We are in the situation that we will have to update large amounts of data (ca. 5 Mio Records) in firebase periodically. At the moment we have a few json files that are around ~1 GB in size.
As existing third party solutions (here and here) have some reliability issues (import object per object; or need for open connection) and are quite disconnected to the google cloud platform ecosystem. I wonder if there is now an "official" way using i.e. the new google cloud functions? Or a combination with app engine / google cloud storage / google cloud datastore.
I really like not to deal with authentication — something that cloud functions seems to handle well, but I assume the function would time out (?)
With the new firebase tooling available, how to:
- Have long running cloud functions to do data fetching / inserts? (does it make sense?)
- Get the json files into & from somewhere inside the google cloud platform?
- Does it make sense to first throw large data into google-cloud-datastore (i.e. too $$$ expensive to store in firebase) or can the firebase real-time database be reliably treaded as a large data storage.
I finally post the answer as it aligns with the new Google Cloud Platform tooling of 2017.
The newly introduced Google Cloud Functions have a limited run-time of approximately 9 minutes (540 seconds). However, cloud functions are able to create a node.js read stream from cloud storage like so (@googlecloud/storage on npm)
var gcs = require('@google-cloud/storage')({
// You don't need extra authentication when running the function
// online in the same project
projectId: 'grape-spaceship-123',
keyFilename: '/path/to/keyfile.json'
});
// Reference an existing bucket.
var bucket = gcs.bucket('json-upload-bucket');
var remoteReadStream = bucket.file('superlarge.json').createReadStream();
Even though it is a remote stream, it is highly efficient. In tests I was able to parse jsons larger than 3 GB under 4 minutes, doing simple json transformations.
As we are working with node.js streams now, any JSONStream Library can efficiently transform the data on the fly (JSONStream on npm), dealing with the data asynchronously just like a large array with event streams (event-stream on npm).
es = require('event-stream')
remoteReadStream.pipe(JSONStream.parse('objects.*'))
.pipe(es.map(function (data, callback(err, data)) {
console.error(data)
// Insert Data into Firebase.
callback(null, data) // ! Return data if you want to make further transformations.
}))
Return only null in the callback at the end of the pipe to prevent a memory leak blocking the whole function.
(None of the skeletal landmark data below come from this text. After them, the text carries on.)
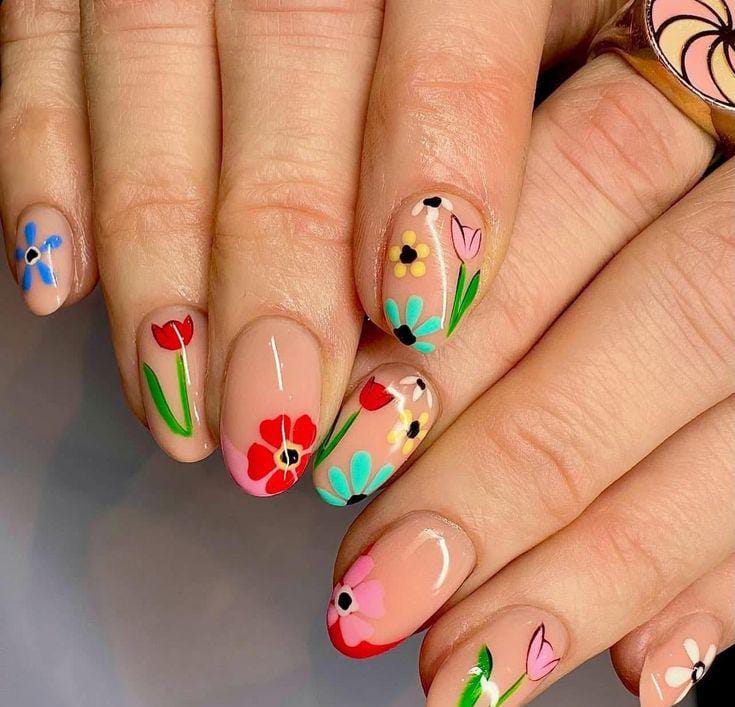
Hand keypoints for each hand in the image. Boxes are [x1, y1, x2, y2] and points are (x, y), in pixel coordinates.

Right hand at [0, 0, 623, 472]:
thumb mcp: (555, 11)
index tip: (419, 324)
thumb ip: (509, 111)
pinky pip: (38, 41)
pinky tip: (57, 283)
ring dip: (157, 262)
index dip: (433, 172)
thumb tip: (447, 296)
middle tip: (277, 423)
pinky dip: (40, 163)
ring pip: (148, 75)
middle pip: (286, 73)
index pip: (448, 35)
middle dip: (276, 270)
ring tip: (175, 404)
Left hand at [323, 50, 733, 706]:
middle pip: (661, 330)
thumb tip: (383, 322)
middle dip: (512, 472)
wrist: (721, 89)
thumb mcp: (551, 61)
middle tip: (386, 584)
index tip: (345, 445)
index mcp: (705, 59)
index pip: (580, 193)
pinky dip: (721, 578)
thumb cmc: (615, 77)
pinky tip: (650, 668)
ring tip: (474, 661)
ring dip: (601, 563)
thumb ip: (493, 167)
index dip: (463, 333)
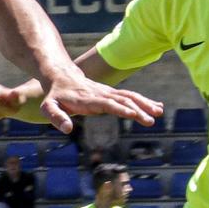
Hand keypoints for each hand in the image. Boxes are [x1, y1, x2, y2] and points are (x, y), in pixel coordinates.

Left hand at [36, 58, 162, 134]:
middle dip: (138, 109)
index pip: (107, 104)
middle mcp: (101, 94)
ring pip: (130, 96)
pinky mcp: (112, 93)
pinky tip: (157, 107)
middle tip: (151, 120)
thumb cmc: (54, 96)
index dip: (120, 108)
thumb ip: (56, 118)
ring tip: (159, 112)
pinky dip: (144, 101)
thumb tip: (67, 129)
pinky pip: (130, 96)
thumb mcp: (48, 108)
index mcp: (88, 99)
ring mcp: (108, 92)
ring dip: (145, 104)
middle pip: (123, 100)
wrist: (61, 77)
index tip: (133, 114)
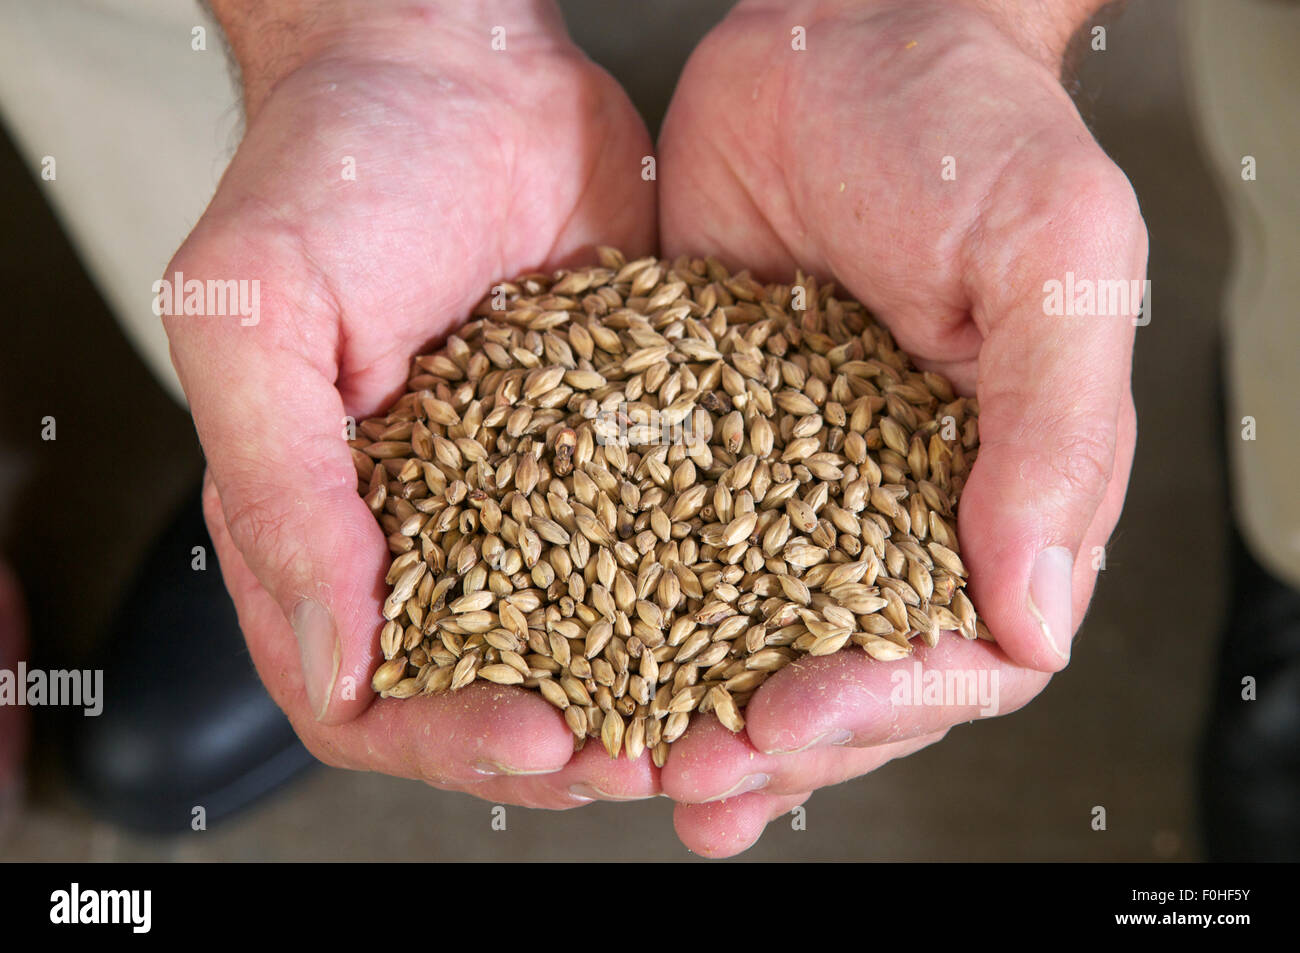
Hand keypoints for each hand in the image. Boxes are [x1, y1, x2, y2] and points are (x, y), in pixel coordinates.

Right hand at [164, 1, 659, 807]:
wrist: (457, 61)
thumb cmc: (336, 163)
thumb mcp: (257, 315)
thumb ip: (280, 488)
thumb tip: (334, 656)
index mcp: (323, 523)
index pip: (361, 694)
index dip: (443, 737)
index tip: (536, 734)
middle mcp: (427, 530)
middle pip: (483, 692)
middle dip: (560, 744)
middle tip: (645, 759)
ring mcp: (526, 498)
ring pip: (582, 642)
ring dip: (643, 695)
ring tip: (715, 722)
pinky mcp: (611, 450)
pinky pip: (655, 547)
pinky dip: (699, 600)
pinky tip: (758, 620)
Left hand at [657, 0, 1145, 854]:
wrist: (838, 34)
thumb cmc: (966, 131)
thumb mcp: (1051, 259)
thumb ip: (1057, 438)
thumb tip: (1037, 624)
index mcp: (1001, 492)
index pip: (964, 654)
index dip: (886, 708)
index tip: (793, 721)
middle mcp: (895, 509)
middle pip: (852, 676)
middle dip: (777, 740)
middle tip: (692, 776)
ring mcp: (791, 485)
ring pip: (754, 638)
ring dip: (700, 714)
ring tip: (638, 770)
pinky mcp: (706, 443)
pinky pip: (670, 552)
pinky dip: (634, 622)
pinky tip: (592, 678)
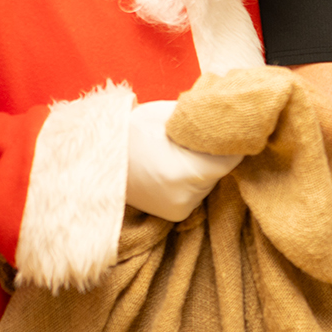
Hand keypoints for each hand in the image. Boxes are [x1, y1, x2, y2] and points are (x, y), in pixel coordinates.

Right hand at [126, 99, 241, 221]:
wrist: (98, 158)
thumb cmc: (135, 130)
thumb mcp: (171, 116)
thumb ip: (203, 120)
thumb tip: (231, 116)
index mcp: (189, 172)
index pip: (232, 158)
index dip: (233, 142)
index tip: (233, 130)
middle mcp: (187, 197)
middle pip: (221, 171)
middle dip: (216, 154)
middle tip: (201, 138)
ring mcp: (181, 209)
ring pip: (210, 182)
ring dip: (205, 169)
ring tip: (183, 154)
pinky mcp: (175, 215)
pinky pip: (197, 193)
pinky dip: (193, 182)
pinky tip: (176, 169)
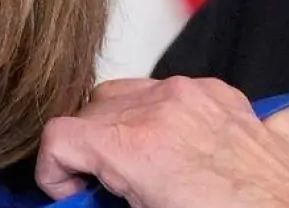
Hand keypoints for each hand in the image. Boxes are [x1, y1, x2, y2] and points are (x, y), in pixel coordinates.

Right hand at [36, 77, 288, 207]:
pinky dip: (182, 118)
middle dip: (89, 147)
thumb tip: (93, 200)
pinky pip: (190, 94)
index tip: (71, 195)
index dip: (54, 171)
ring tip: (148, 170)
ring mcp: (201, 96)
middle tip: (105, 189)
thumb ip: (114, 201)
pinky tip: (194, 151)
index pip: (61, 135)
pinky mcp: (233, 100)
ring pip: (136, 91)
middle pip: (93, 108)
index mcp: (137, 142)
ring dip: (129, 125)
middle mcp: (165, 104)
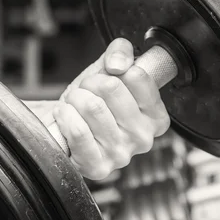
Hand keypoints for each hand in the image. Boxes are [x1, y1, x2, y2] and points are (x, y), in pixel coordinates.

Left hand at [53, 38, 170, 179]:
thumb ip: (120, 53)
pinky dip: (65, 116)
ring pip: (92, 106)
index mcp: (155, 117)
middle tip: (85, 93)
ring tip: (75, 106)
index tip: (105, 80)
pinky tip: (66, 118)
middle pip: (111, 88)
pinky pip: (78, 131)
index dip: (111, 70)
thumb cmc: (90, 102)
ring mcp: (121, 155)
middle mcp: (143, 138)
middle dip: (89, 84)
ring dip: (75, 99)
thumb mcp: (107, 71)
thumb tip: (118, 64)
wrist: (64, 126)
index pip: (137, 75)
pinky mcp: (97, 167)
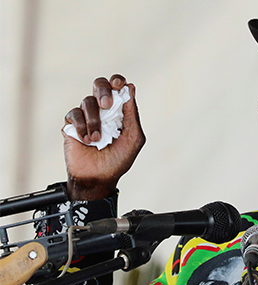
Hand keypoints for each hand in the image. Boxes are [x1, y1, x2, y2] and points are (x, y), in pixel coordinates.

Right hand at [63, 75, 144, 199]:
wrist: (98, 178)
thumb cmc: (118, 160)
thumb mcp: (133, 138)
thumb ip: (132, 115)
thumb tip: (131, 88)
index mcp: (120, 111)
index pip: (117, 88)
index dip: (117, 81)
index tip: (119, 84)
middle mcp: (103, 110)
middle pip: (99, 84)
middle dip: (103, 91)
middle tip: (106, 105)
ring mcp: (86, 116)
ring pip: (86, 101)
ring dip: (94, 120)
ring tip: (97, 139)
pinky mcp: (71, 125)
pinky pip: (73, 115)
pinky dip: (81, 127)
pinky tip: (86, 140)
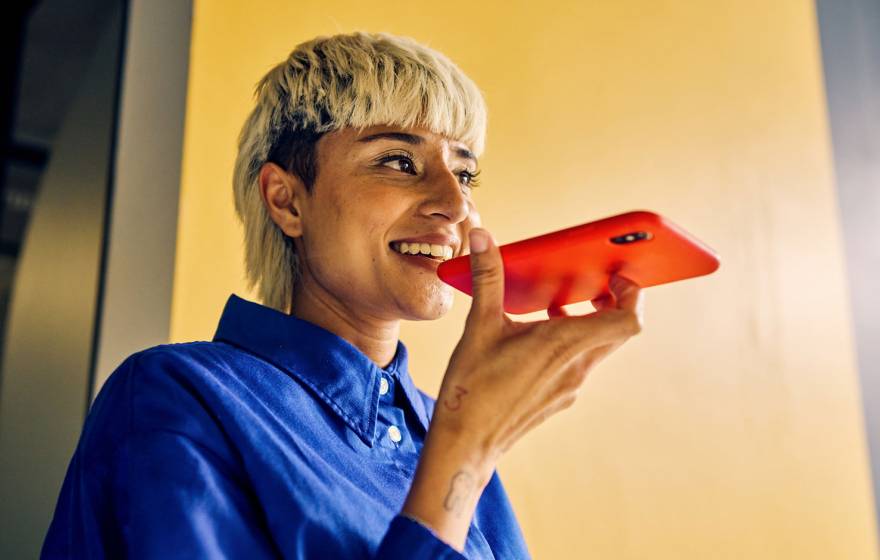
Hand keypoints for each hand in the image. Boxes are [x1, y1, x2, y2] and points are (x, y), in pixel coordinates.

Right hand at [432, 227, 644, 459]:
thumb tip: (484, 238)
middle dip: (612, 301)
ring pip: (597, 347)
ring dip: (588, 322)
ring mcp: (570, 387)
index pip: (627, 321)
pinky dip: (571, 343)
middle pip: (618, 331)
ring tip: (558, 304)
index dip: (634, 295)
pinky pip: (580, 363)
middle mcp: (575, 367)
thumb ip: (488, 278)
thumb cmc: (471, 389)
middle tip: (593, 281)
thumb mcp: (479, 326)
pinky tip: (537, 337)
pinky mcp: (559, 398)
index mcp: (562, 344)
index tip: (619, 274)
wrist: (465, 444)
If you do heavier transformations that require a longer run time, either use a "job db" in firebase to track where you are at and only do i.e. 100.000 transformations and call the function again, or set up an additional function which listens on inserts into a "forimport db" that finally transforms the raw jsons object record into your target format and production system asynchronously. Splitting import and computation.
Additionally, you can run cloud functions code in a nodejs app engine. But not necessarily the other way around.